One GREAT thing about Alabama is it provides a nice border and keeps GA away from Mississippi...


----------



## greene_dawg (Feb 5, 2015)

Matthew6 said:


> all 3 of my homes are north of I - 20 and 2 in Georgia. I totally understand what you mean about junky property. But instead of complaining, you should put on your hiking boots and getting stepping. Hopefully no one held a gun to your head and forced you to move there.



I'm not complaining. This isn't my thread but I can call it like it is. And no gun to the head. I had the opportunity presented by an old Air Force buddy to take a gig working for the DoD down here which would get my clearance back, which I did. It was supposed to be a two year plan but one thing led to another and the housing market went in the tank and by the time it came out my oldest daughter was vested in her peers, athletics, and youth group so we've made the decision to wait until this time next year, her graduation, before making a push back into the year 2015. 

And no regrets, we've made friends here that will last a lifetime.


----------



## elfiii (Feb 5, 2015)

fish hawk said:


> They also believe Saban is the second coming of Christ.



Fools. He's the Third Coming. Bear Bryant was the Second Coming. Bammers can't count past 2.


----------



## rhbama3 (Feb 5, 2015)

fish hawk said:


> Protocol for being a true Bama fan.
> 1: You must drive a maroon pick up truck with 10,000 Bama stickers plastered all over.Back window must have so many you cant see traffic from your rearview.
> 2:Whenever you and your old lady go shopping at the local wal mart you must wear matching bama hats with your ponytails pulled thru the little slot in the back.Matching Bama sweatshirts,sweat pants and Bama crocks.
> 3: Name all your house pets after past Bama football players.
> ...


Okay yes, Sweet Home Alabama is my ringtone, but i don't know of any self respecting Bama fan that would use the Kid Rock version. 


elfiii said:


> Fools. He's the Third Coming. Bear Bryant was the Second Coming. Bammers can't count past 2.


We can count to 15 pretty good.


----------



## doenightmare (Feb 5, 2015)

rhbama3 said:


> Okay yes, Sweet Home Alabama is my ringtone, but i don't know of any self respecting Bama fan that would use the Kid Rock version.
> 
> We can count to 15 pretty good.


 

Touche'.


----------



## ClemsonRangers (Feb 5, 2015)

Dabo and Danny Ford, bama refugees


----------



## fish hawk (Feb 5, 2015)

rhbama3 said:


> Okay yes, Sweet Home Alabama is my ringtone,* but i don't know of any self respecting Bama fan that would use the Kid Rock version. *
> We can count to 15 pretty good.



I do........I tried telling them but they wouldn't listen.


----------



## rhbama3 (Feb 5, 2015)

ClemsonRangers said:


> Dabo and Danny Ford, bama refugees



Now that's a guy i haven't thought about in a long time.

DATA LINES —
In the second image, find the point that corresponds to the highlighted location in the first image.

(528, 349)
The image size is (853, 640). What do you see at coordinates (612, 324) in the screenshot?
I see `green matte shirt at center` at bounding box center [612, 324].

WORK TO COMPLETE —
(1) In the forum thread about Alabama football fans, what song does rhbama3 say is set as a ringtone?
(2) Write the next part of the forum thread about Alabama football fans, picking up after its final post.
The data have no connection to the forum thread about Alabama football fans.

ANSWERS FOR THE EXERCISE —
(1) Sweet Home Alabama.

(2)
----------



## elfiii (Feb 6, 2015)

rhbama3 said:


> We can count to 15 pretty good.



That's eight fingers, two thumbs and five toes right?


----------



## Hankus (Feb 7, 2015)

elfiii said:


> That's eight fingers, two thumbs and five toes right?



well, they ain usin teeth


----------



## gobbleinwoods (Feb 7, 2015)

Throwback said:


> What other use you got for a trampoline?



storage for the yard sale material?


----------



## Hooked On Quack (Feb 7, 2015)

rhbama3 said:


> Okay yes, Sweet Home Alabama is my ringtone, but i don't know of any self respecting Bama fan that would use the Kid Rock version.
> 
> We can count to 15 pretty good.


----------



## fish hawk (Feb 7, 2015)

Throwback said:


> What other use you got for a trampoline?





gobbleinwoods said:


> storage for the yard sale material?





Hooked On Quack said:


>



Summertime in northern Michigan!!!


----------



## rhbama3 (Feb 7, 2015)

elfiii said:


> That's eight fingers, two thumbs and five toes right?



Exactly. The Common Core method hasn't quite caught on yet.


----------



## rhbama3 (Feb 7, 2015)

Hooked On Quack said:


>



The name of that song is actually "All Summer Long". At least he got Billy Powell to play the piano for the recording.


----------



## elfiii (Feb 7, 2015)

rhbama3 said:


> Exactly. The Common Core method hasn't quite caught on yet.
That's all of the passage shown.